Слава стоял в тени памятника, а тут вышел наружу, на лунный свет. Прекрасная ночь, однако, заменила в этот день весенние сумерки. И луна, почти наполовину полная, придавала кладбищу печальный и умиротворенный вид. Но не печальным и отнюдь не умиротворенным было в эту минуту лицо Славы. Его будто грубо высеченные черты прорезали тени, кривая сторона еще больше напряглась, и Азарцев ясно увидел, что мускулы под одним глазом подрагивали.
«Да это у него тик», – понял Азарцев.
Слава бросил окурок и сплюнул себе под ноги.
– Значит, не узнаешь, – тихо, размеренно сказал он.
– Не узнаю, Боженька видит, не узнаю! Боже помилуй мя, грешного… – с мужиком началась истерика – он рыдал, кашлял, смеялся и, наконец, хотел повалиться на землю. Веревка не дала, и он тонко завизжал, задергавшись, как свинья.
– Хватит, заткнись, – сказал Слава. Мужик замолчал.
Толик подошел к мужику.
– Дай мне крест! Дай мне крест целовать! – заорал мужик, протягивая к Толику лицо. Азарцев увидел, что руки у него были связаны за спиной.
– Ну да, еще оборудование о тебя пачкать. Куда его повезем? – Толик повернулся к Николаю.
– Да в тот его прекрасный дом и повезем. – Николай приподнял мужика, поставил его на ноги, чтобы тот мог идти.
– Отпустишь ведь? – наклонился к мужчине Толик.
– Отпущу! Только не убивайте, у меня дети… – Мужчина всхлипывал, и слезы текли по его испачканному лицу. Толик вынул свой белоснежный платок.
– И у других тоже дети. Вот ты другим больным детям дом свой в дар и отдашь.

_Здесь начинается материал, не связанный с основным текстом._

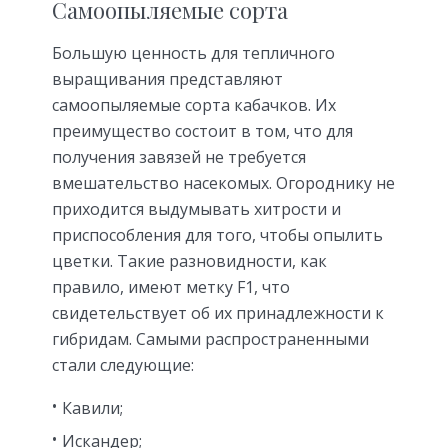
Самоопыляемые сорта
Большую ценность для тепличного
выращивания представляют
самоопыляемые сорта кабачков. Их
преимущество состоит в том, что для
получения завязей не требуется
вмешательство насекомых. Огороднику не
приходится выдумывать хитрости и
приспособления для того, чтобы опылить
цветки. Такие разновидности, как
правило, имеют метку F1, что
свидетельствует об их принадлежности к
гибридам. Самыми распространенными
стали следующие:
Кавили;
Искандер;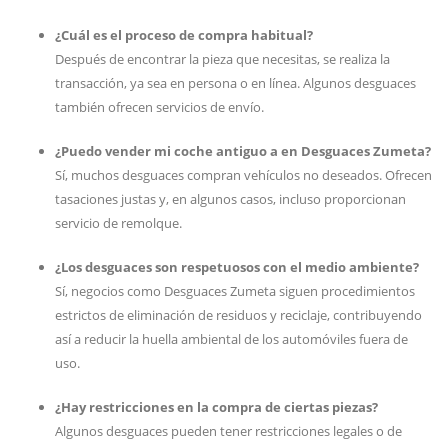
¿Cuál es el proceso de compra habitual?
Después de encontrar la pieza que necesitas, se realiza la
transacción, ya sea en persona o en línea. Algunos desguaces
también ofrecen servicios de envío.
¿Puedo vender mi coche antiguo a en Desguaces Zumeta?
Sí, muchos desguaces compran vehículos no deseados. Ofrecen
tasaciones justas y, en algunos casos, incluso proporcionan
servicio de remolque.
¿Los desguaces son respetuosos con el medio ambiente?
Sí, negocios como Desguaces Zumeta siguen procedimientos
estrictos de eliminación de residuos y reciclaje, contribuyendo
así a reducir la huella ambiental de los automóviles fuera de
uso.
¿Hay restricciones en la compra de ciertas piezas?
Algunos desguaces pueden tener restricciones legales o de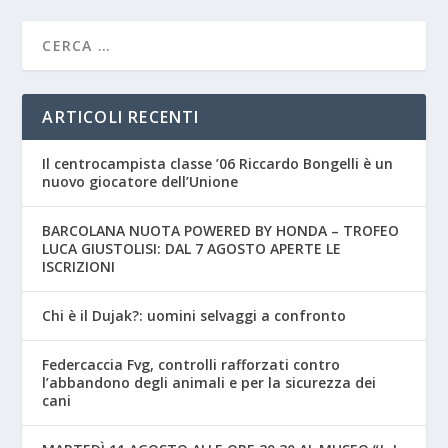
ARTICOLI RECENTI
Il centrocampista classe ’06 Riccardo Bongelli è un
nuovo giocatore dell’Unione
BARCOLANA NUOTA POWERED BY HONDA – TROFEO
LUCA GIUSTOLISI: DAL 7 AGOSTO APERTE LE
ISCRIZIONI
Chi è il Dujak?: uomini selvaggi a confronto
Federcaccia Fvg, controlli rafforzati contro
l’abbandono degli animali e per la sicurezza dei
cani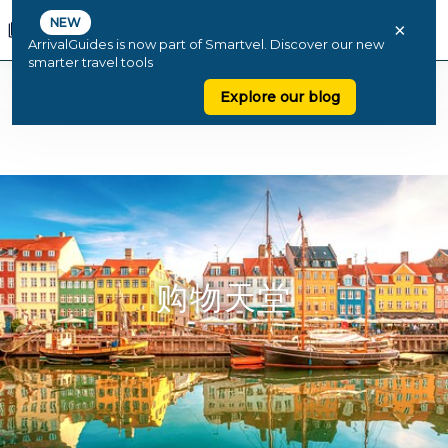
NEW
×
ArrivalGuides is now part of Smartvel. Discover our new
smarter travel tools
Explore our blog
购物天堂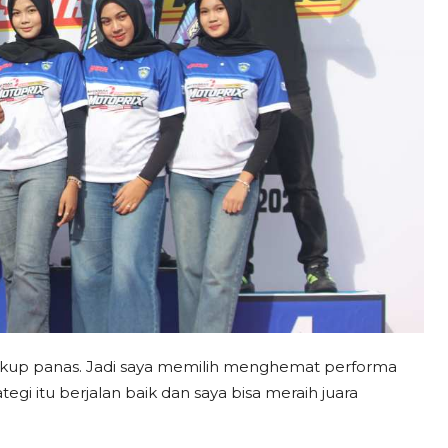
t cukup panas. Jadi saya memilih menghemat performa
tegi itu berjalan baik dan saya bisa meraih juara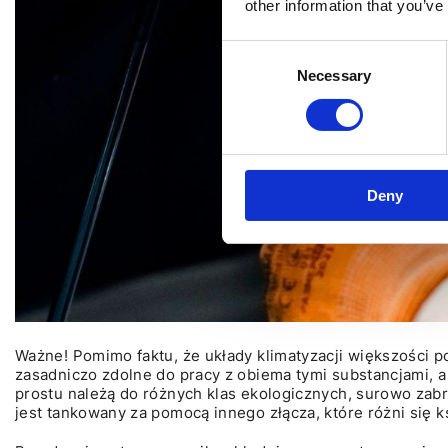
other information that you’ve
Consent
Necessary
Selection
Deny
Ważne! Pomimo faktu, że układy klimatyzacji większości 
zasadniczo zdolne do pracy z obiema tymi substancjami, 
prostu należą do różnych klas ekologicznych, surowo zabr
jest tankowany za pomocą innego złącza, które różni się k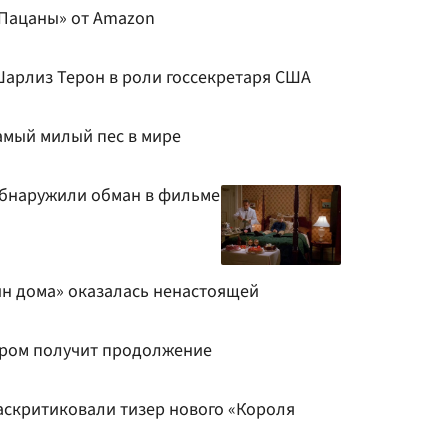
«Пацаны» от Amazon
арлиз Терон в роли госсекретаря США
амый милый пес в мире
 обнаружили обман в фильме
ин дома» оказалась ненастоящей
ером получит продолжение
аскритиковали тизер нового «Короля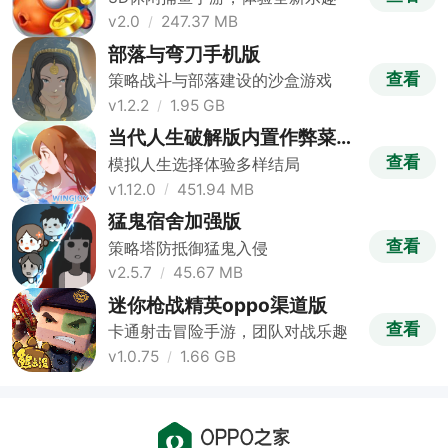
v2.0
247.37 MB
部落与弯刀手机版
查看
策略战斗与部落建设的沙盒游戏
v1.2.2
1.95 GB
当代人生破解版内置作弊菜单
版
查看
模拟人生选择体验多样结局
v1.12.0
451.94 MB
猛鬼宿舍加强版
查看
策略塔防抵御猛鬼入侵
v2.5.7
45.67 MB
迷你枪战精英oppo渠道版
查看
卡通射击冒险手游，团队对战乐趣
v1.0.75
1.66 GB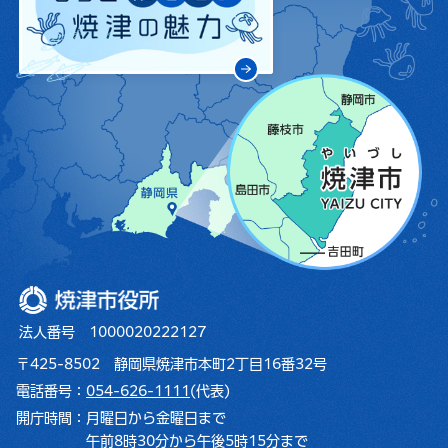
焼津市役所
法人番号 1000020222127
〒425-8502 静岡県焼津市本町2丁目16番32号
電話番号：
054-626-1111
(代表)
開庁時間：
月曜日から金曜日まで
午前8時30分から午後5時15分まで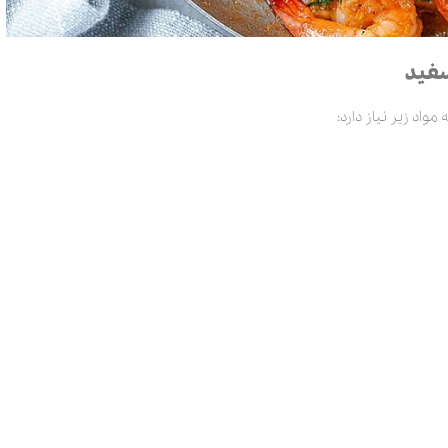
سفید
مواد زیر نیاز دارد: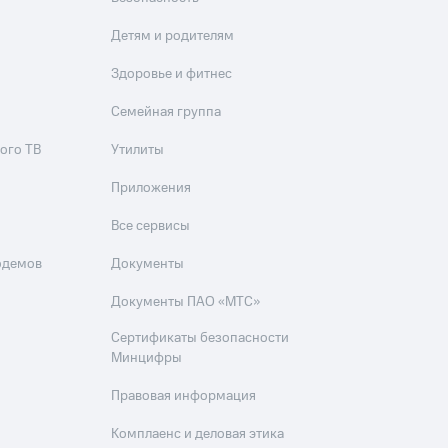
Детям и родителям
фитнес
Приложения от МТС
Здоровье и фитнес
Приложения
Семейная группа
Финансы
ого ТВ
Утилиты
Приложения
Все сервисы
одемов
Документы
Документы ПАО «МТС»
Сертификаты безопасности
Минцифры
угого оператора
Оплата
Правовая информация
Комплаенс и деловая этика
Интернет-магазин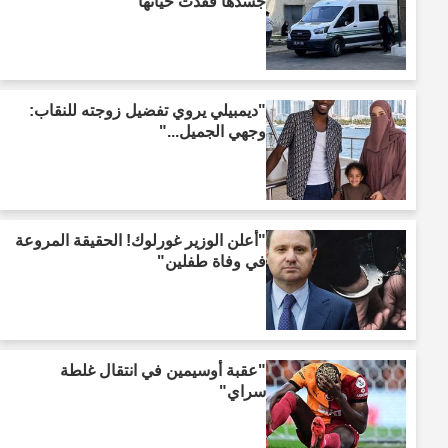
جسدها فقدت حياتها"
"ديمبيلي يروي تفضيل زوجته للنقاب:
وجهي الجميل..."
"أعلن الوزير غورلوك! الحقيقة المروعة
في وفاة طفلين"
"عقبة أوسيمين في انتقال غلطة
سراي"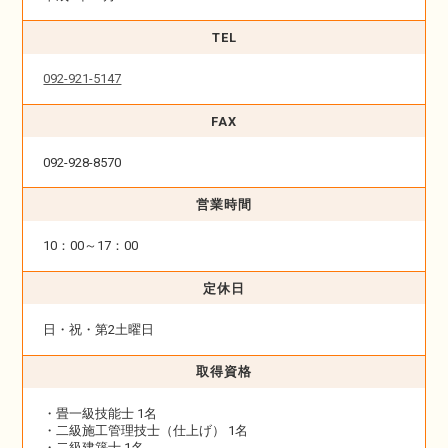
TEL
092-921-5147
FAX
092-928-8570
営業時間
10：00～17：00
定休日
日・祝・第2土曜日
取得資格
・畳一級技能士 1名
・二級施工管理技士（仕上げ） 1名
・二級建築士 1名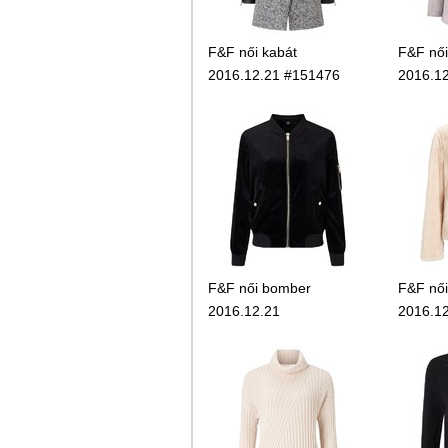
F&F női kabát
F&F női
2016.12.21 #151476
2016.12
F&F női bomber
F&F nő
2016.12.21
2016.1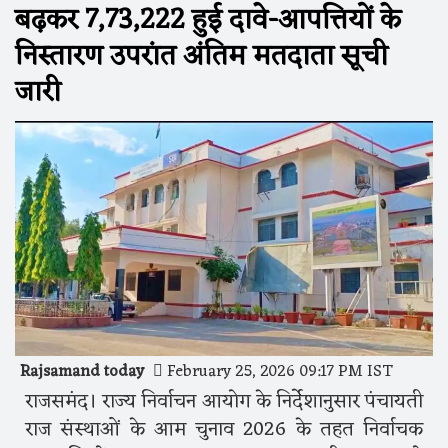
बढ़कर 7,73,222 हुई दावे-आपत्तियों के
निस्तारण उपरांत अंतिम मतदाता सूची
जारी
Rajsamand today
February 25, 2026 09:17 PM IST
राजसमंद। राज्य निर्वाचन आयोग के निर्देशानुसार पंचायती
राज संस्थाओं के आम चुनाव 2026 के तहत निर्वाचक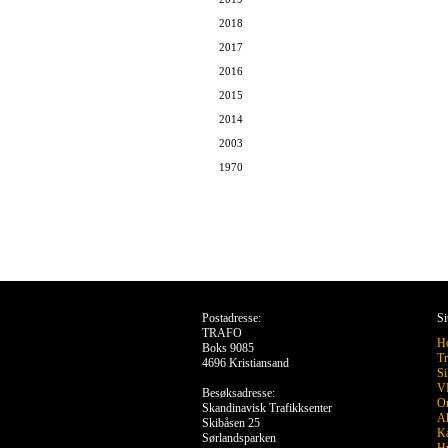
2018
2017
2016
2015
2014
2003
1970
Postadresse:
Si
TRAFO
H
Boks 9085
Tr
4696 Kristiansand
Si
VR
Besøksadresse:
O
Skandinavisk Trafikksenter
Ak
Skibåsen 25
Ka
Sørlandsparken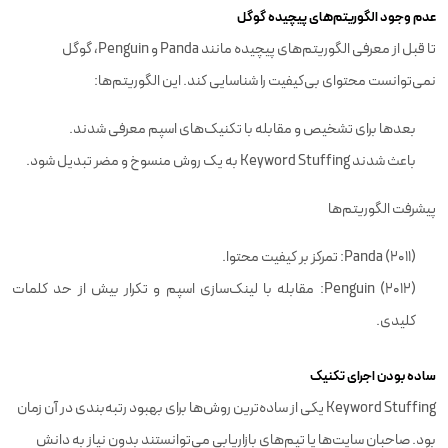
عدم وجود الگوریتم‌های پیچیده گوگل
تا قبل از معرفی الگوریتم‌های پیچیده مانند Panda و Penguin، گوگل
نمی‌توانست محتوای بی‌کیفیت را شناسایی کند. این الگوریتم‌ها:
بعدها برای تشخیص و مقابله با تکنیک‌های اسپم معرفی شدند.
باعث شدند Keyword Stuffing به یک روش منسوخ و مضر تبدیل شود.
پیشرفت الگوریتم‌ها
Panda (2011): تمرکز بر کیفیت محتوا.
Penguin (2012): مقابله با لینک‌سازی اسپم و تکرار بیش از حد کلمات
کلیدی.
ساده بودن اجرای تکنیک
Keyword Stuffing یکی از ساده‌ترین روش‌ها برای بهبود رتبه‌بندی در آن زمان
بود. صاحبان سایت‌ها یا تیم‌های بازاریابی می‌توانستند بدون نیاز به دانش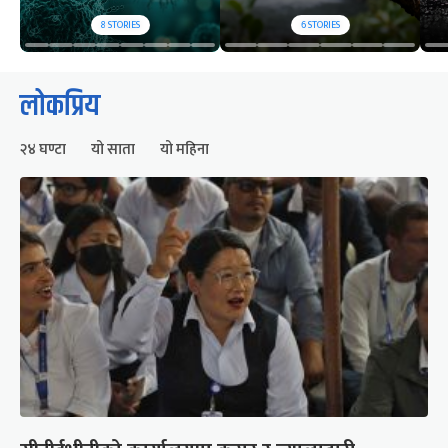
8
STORIES
6
STORIES
लोकप्रिय
२४ घण्टा
यो साता
यो महिना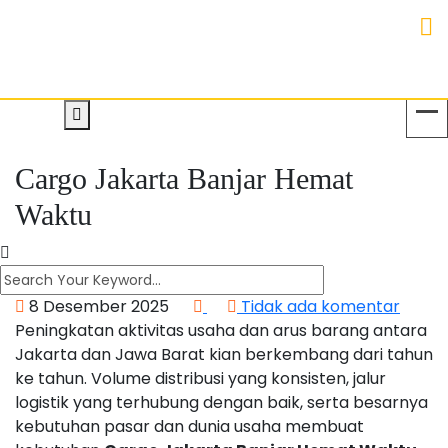
Cargo Jakarta Banjar Hemat
Waktu
8 Desember 2025
Tidak ada komentar
Peningkatan aktivitas usaha dan arus barang antara
Jakarta dan Jawa Barat kian berkembang dari tahun
ke tahun. Volume distribusi yang konsisten, jalur
logistik yang terhubung dengan baik, serta besarnya
kebutuhan pasar dan dunia usaha membuat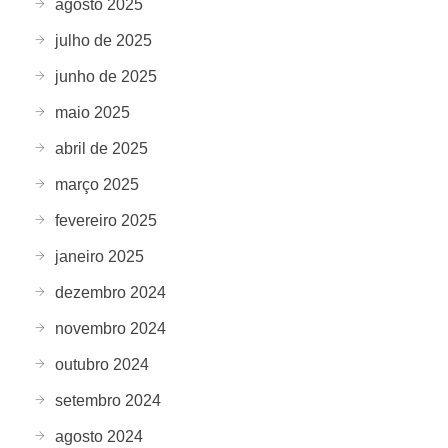
agosto 2025
julho de 2025
junho de 2025
maio 2025
abril de 2025
março 2025
fevereiro 2025
janeiro 2025
dezembro 2024
novembro 2024
outubro 2024
setembro 2024
agosto 2024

– Все отдам! Только жизнь мне оставьте!
– Ну, тише, тише… Раз натворил таких нехороших дел, надо и отвечать. – Толик вытер ему лицо, спрятал платок, достал темную повязку и завязал мужчине глаза.
– Умоляю, помилуйте!
– Давай, пошли! – Николай толкнул мужика в спину, Толик крепко держал за локти и приговаривал:
– Здесь осторожнее – ямка, – или: – Не ушибитесь, пожалуйста. Здесь металлическая загородочка покосилась и из земли неудачно торчит.
Слава шел за ними молча. Кулаки у него все так же были сжаты, лицо сосредоточенно и сурово. Когда они вышли на площадь, Слава сказал:
– По луже его проведите несколько раз и сами пройдитесь.
Толик посмотрел на Славу со своей привычной доброй улыбкой:
– Зачем?
– Чтобы почву с собой эту кладбищенскую на ногах не тащить. Следы не оставлять. В городе ведь не такой состав грязи. Просто на всякий случай. Мало ли что.
И Азарцев, который шел за ними, увидел, как темные фигуры зашли в большую лужу и сделали вид, что играют в ней в футбол. Ворота кладбища были уже закрыты, только машина Николая стояла у входа рядом с еще одной, огромной, похожей на майского жука машиной. Толя подал Николаю ключи, они все сели в нее и уехали. Азарцев постоял еще в воротах, повернулся и пошел в мастерскую.